Économie

Les mesures sur les importations pèsent sur l’investissement sans ralentir la consommation

Dans son dernier bulletin de conjoncture qui fait le point sur la situation économique et monétaire de notre pays, au premier semestre 2018, la Banque d’Algérie évoque pour la première fois, de façon explicite, un problème largement occulté.

Il s’agit de la baisse tendancielle et considérable du niveau des investissements industriels, au cours des dernières années. Une tendance qui se poursuit, voire qui s’accentue, encore depuis le début de cette année en infligeant ainsi un démenti au discours officiel sur les résultats de la politique de « ré-industrialisation » mise en œuvre par les derniers gouvernements.

Les chiffres mentionnés par la Banque d’Algérie sont impressionnants et sans équivoque. Ils indiquent que les importations de biens d’équipements industriels avaient déjà baissé très sensiblement entre 2014 et 2017 en « passant de 9,22 milliards de dollars au second semestre de 2014 à 6,34 milliards au second semestre de 2017 », soit une baisse de pas moins de 31,3 %.
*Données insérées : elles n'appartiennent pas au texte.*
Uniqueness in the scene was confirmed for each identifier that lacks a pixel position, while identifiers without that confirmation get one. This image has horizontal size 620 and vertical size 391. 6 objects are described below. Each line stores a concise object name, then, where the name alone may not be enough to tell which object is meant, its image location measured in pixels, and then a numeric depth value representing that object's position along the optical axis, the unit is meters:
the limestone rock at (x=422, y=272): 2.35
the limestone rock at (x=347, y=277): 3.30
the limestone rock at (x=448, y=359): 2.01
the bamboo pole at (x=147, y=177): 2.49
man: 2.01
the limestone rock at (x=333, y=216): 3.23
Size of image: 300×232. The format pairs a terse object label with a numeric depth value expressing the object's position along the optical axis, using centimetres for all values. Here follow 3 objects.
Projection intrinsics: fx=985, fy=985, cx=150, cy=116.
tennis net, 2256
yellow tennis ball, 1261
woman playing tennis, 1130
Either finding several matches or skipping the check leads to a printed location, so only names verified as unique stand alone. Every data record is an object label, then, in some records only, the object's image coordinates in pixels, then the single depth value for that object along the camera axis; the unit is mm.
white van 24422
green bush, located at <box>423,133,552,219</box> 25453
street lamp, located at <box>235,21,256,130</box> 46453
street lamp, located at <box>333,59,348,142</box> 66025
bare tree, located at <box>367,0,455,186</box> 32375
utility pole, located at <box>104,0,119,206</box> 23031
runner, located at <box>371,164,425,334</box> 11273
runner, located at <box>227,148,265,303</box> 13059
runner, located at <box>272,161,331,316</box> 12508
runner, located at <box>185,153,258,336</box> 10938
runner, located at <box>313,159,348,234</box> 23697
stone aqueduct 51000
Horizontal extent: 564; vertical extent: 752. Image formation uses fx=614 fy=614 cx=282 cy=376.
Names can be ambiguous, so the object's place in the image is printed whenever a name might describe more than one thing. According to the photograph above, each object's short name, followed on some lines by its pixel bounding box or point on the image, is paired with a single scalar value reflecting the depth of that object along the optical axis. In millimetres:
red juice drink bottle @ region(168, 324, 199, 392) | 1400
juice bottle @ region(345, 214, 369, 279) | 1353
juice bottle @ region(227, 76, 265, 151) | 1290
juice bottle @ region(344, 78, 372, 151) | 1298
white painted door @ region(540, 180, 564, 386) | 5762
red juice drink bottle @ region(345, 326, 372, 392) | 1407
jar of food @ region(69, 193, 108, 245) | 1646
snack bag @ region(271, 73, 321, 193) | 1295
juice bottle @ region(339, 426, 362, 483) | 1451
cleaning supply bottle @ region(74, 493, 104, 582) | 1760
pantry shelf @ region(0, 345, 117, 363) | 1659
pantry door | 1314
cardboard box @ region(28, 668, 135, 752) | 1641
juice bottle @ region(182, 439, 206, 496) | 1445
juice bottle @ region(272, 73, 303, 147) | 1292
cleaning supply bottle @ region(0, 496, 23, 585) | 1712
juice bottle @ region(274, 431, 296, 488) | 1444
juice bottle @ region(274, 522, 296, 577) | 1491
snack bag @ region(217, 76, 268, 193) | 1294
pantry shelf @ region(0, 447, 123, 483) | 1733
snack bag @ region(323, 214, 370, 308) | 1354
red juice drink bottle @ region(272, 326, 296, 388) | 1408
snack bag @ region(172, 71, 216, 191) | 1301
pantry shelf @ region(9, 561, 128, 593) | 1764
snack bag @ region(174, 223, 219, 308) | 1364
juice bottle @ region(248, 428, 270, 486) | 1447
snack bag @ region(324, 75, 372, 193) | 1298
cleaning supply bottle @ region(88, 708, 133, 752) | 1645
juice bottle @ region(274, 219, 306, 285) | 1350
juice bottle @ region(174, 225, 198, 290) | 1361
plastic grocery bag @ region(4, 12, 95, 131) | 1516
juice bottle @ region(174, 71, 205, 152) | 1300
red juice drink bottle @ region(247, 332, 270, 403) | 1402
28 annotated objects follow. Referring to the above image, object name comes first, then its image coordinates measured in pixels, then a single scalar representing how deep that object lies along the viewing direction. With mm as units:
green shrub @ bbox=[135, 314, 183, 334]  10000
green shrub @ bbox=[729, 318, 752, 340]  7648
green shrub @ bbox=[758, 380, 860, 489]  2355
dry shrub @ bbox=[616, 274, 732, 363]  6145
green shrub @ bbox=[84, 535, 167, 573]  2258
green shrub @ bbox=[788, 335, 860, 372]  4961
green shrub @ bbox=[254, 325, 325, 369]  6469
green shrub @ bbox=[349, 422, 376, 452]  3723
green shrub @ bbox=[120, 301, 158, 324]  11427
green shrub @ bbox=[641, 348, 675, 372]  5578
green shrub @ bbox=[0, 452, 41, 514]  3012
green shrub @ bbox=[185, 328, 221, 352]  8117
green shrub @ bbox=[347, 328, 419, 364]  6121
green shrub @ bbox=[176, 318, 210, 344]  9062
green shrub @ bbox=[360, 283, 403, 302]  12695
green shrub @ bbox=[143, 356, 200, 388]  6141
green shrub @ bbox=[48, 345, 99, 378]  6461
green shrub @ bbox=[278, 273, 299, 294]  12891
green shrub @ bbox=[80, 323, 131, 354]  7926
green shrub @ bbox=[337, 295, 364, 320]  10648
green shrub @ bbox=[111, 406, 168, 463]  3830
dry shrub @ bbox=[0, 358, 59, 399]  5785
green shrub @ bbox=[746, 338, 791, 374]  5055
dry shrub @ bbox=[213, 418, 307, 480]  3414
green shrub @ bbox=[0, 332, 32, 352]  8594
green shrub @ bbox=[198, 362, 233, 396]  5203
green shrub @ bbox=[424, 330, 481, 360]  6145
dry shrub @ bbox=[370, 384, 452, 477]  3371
Cette chute considérable s’est poursuivie depuis le début de l’année 2018 avec « des importations de biens d’équipement industriels nécessaires à l’investissement qui ont encore reculé au premier semestre de 2018, pour s’établir à 6,02 milliards de dollars, en baisse de près de 14,5 %, par rapport au second semestre de 2017 ».

Au total, en passant de plus de 9 milliards de dollars à 6 milliards en rythme semestriel , c’est donc une réduction de plus de 50 % des importations de biens d’équipement industriels à laquelle on a assisté au cours des trois dernières années .

Un tour de passe-passe statistique

Au passage, la Banque d’Algérie signale un tours de passe-passe des statistiques officielles qui, sans doute inquiétées par cette baisse alarmante, ont reclassé au début de 2018 les importations de véhicules de tourisme et les collections en CKD (en pleine explosion) dans le groupe des biens d’équipement industriels alors qu’ils étaient auparavant classés dans le groupe des biens de consommation non alimentaires.

La Banque d’Algérie note que « le classement, économiquement plus pertinent, des importations de véhicules de tourisme et des collections en CKD de ces véhicules dans le groupe des biens de consommation non alimentaires, se traduirait par une hausse des importations de cette catégorie de biens à 4,40 milliards de dollars (+10,1 % par rapport au premier semestre de 2017) ».

Elle ajoute, qu’au total, la tendance à la baisse des importations de biens d’équipements industriels et la reprise de la hausse de celles des biens de consommation alimentaires et non alimentaires indiquent clairement, que le recul des importations, significatif en 2015 et plus modéré depuis 2016, a été moins favorable à l’investissement qu’à la consommation ».

Le gonflement du budget d’équipement de l’État n’a pas profité à l’investissement

Au cours des derniers mois, un certain nombre de spécialistes avaient souligné le paradoxe flagrant entre des dépenses d’équipements de l’État en plein boom, à la suite de l’adoption d’un budget très expansionniste en 2018, et la baisse importante des importations de biens d’équipement constatée depuis le début de l’année .

Le dernier bulletin de la Banque d’Algérie apporte une explication convaincante à ce qui pouvait apparaître comme une énigme. Il confirme tout d’abord une augmentation « substantielle » des dépenses publiques qui ont atteint 4079 milliards de dinars à fin mai 2018 (contre 3222 milliards de dinars à fin mai 2017) .

Mais la Villa Joly note aussitôt qu’il est utile d’observer que la forte hausse des dépenses budgétaires totales est liée, pour l’essentiel, à celle des opérations en capital (dotation des comptes d’affectation spéciale, bonifications des taux d’intérêt, règlement des créances sur l’État et contribution du budget de l’État au profit de la CNAS) et beaucoup moins aux dépenses d’investissement de l’État ».

Moralité, le gonflement considérable du budget d’équipement de l’État, qui est censé augmenter de plus de 50 % en 2018, n’a pas profité pour l’instant à l’investissement.